Histochem Cell Biol. 2003 Sep;120(3):243-50. doi: 10.1007/s00418-003-0563-y. Epub 2003 Aug 12.
Osteoarthritis (OA) and rheumatoid arthritis (RA) are common joint diseases that can lead to destruction of cartilage and structural changes in the subchondral bone. In this study we show by western blot and quantitative immunocytochemistry that nuclear phospholipase C beta(1) (PLC beta(1)) and phosphatidylinositol 4,5-bisphosphate (PIP(2)), two key elements of the polyphosphoinositide signal transduction system that regulate different cellular processes, increase in primary osteoblast cultures of RA patients when compared with post-traumatic after fall (PT) patients, whilst those of OA are not significantly affected. Moreover, we demonstrate that these alterations could be induced in PT osteoblasts by proinflammatory cytokines IL-1 beta and TNF-alpha. This suggests that proinflammatory cytokines, highly produced by RA infiltrating mononuclear cells, can modulate the nuclear polyphosphoinositide signalling pathway of the osteoblasts involved in bone remodelling.

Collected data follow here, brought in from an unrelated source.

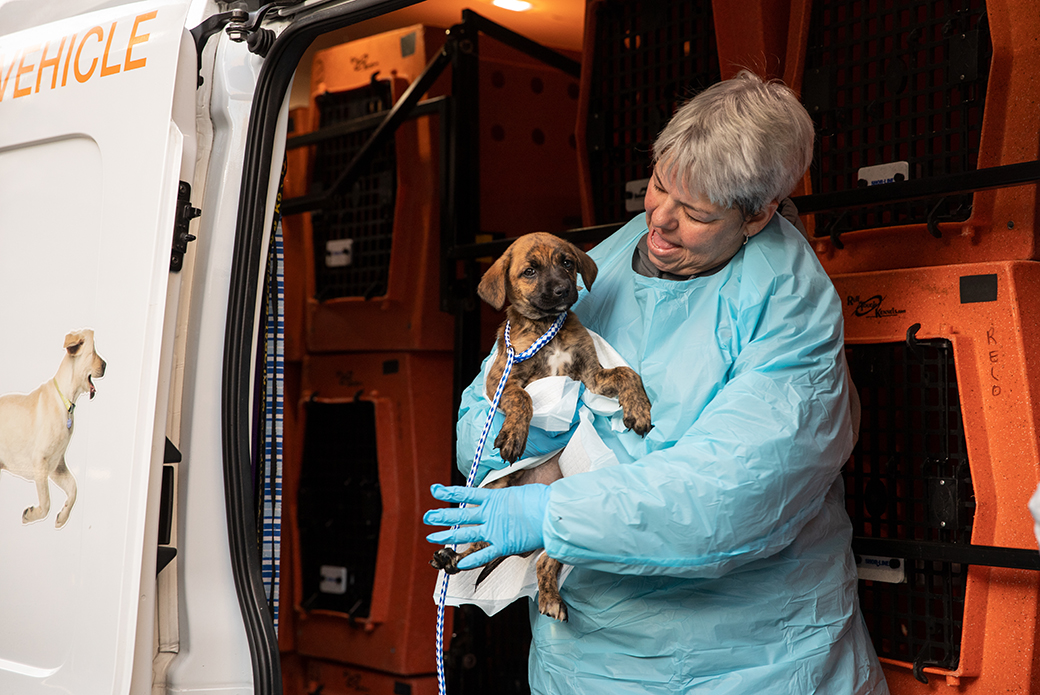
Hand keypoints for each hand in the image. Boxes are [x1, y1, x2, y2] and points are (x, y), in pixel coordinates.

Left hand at [423, 484, 550, 569]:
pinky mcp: (504, 544)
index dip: (449, 492)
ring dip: (447, 536)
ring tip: (431, 537)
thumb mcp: (521, 494)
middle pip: (460, 515)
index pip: (465, 493)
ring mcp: (495, 530)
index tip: (435, 489)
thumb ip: (509, 500)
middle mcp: (490, 514)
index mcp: (494, 498)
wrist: (553, 513)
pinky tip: (458, 564)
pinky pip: (484, 554)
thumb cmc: (542, 501)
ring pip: (466, 533)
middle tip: (427, 517)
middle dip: (442, 516)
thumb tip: (508, 501)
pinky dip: (472, 559)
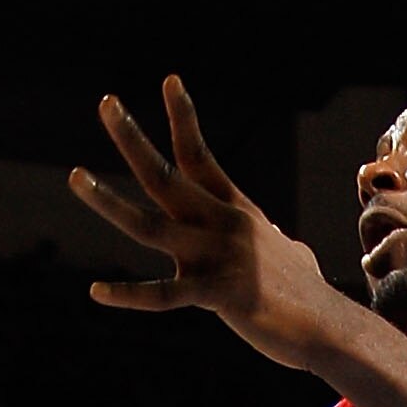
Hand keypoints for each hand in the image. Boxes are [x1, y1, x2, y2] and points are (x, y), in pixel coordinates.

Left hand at [74, 78, 342, 372]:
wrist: (330, 326)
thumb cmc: (308, 293)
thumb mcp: (289, 254)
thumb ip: (276, 242)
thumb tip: (284, 242)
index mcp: (234, 210)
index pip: (201, 156)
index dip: (183, 118)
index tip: (169, 80)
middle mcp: (221, 224)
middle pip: (166, 174)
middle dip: (132, 138)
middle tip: (107, 103)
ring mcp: (217, 256)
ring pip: (150, 225)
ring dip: (109, 201)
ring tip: (76, 177)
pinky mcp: (217, 294)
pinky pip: (163, 295)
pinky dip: (129, 295)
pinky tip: (97, 291)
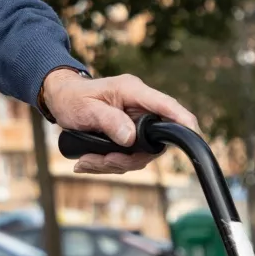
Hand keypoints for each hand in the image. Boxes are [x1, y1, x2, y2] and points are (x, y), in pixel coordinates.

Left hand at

骨关节炎(OA)和类风湿性关节炎(RA)是常见的关节疾病,可导致软骨破坏和软骨下骨的结构改变。在本研究中,我们通过蛋白质免疫印迹法和定量免疫细胞化学表明,核磷脂酶Cβ(1)(PLCβ(1))和磷脂酰肌醇4,5-二磷酸(PIP(2))是多磷酸肌醇信号转导系统的两个关键元件,可调节不同的细胞过程,与跌倒后创伤后(PT)患者相比,RA患者原代成骨细胞培养物中的这两个元件增加,而OA患者的这两个元件未受到显著影响。此外,我们证明促炎细胞因子IL-1β和TNF-α可在PT成骨细胞中诱导这些改变。这表明,由RA浸润单核细胞大量产生的促炎细胞因子可调节参与骨重塑的成骨细胞核多磷酸肌醇信号通路。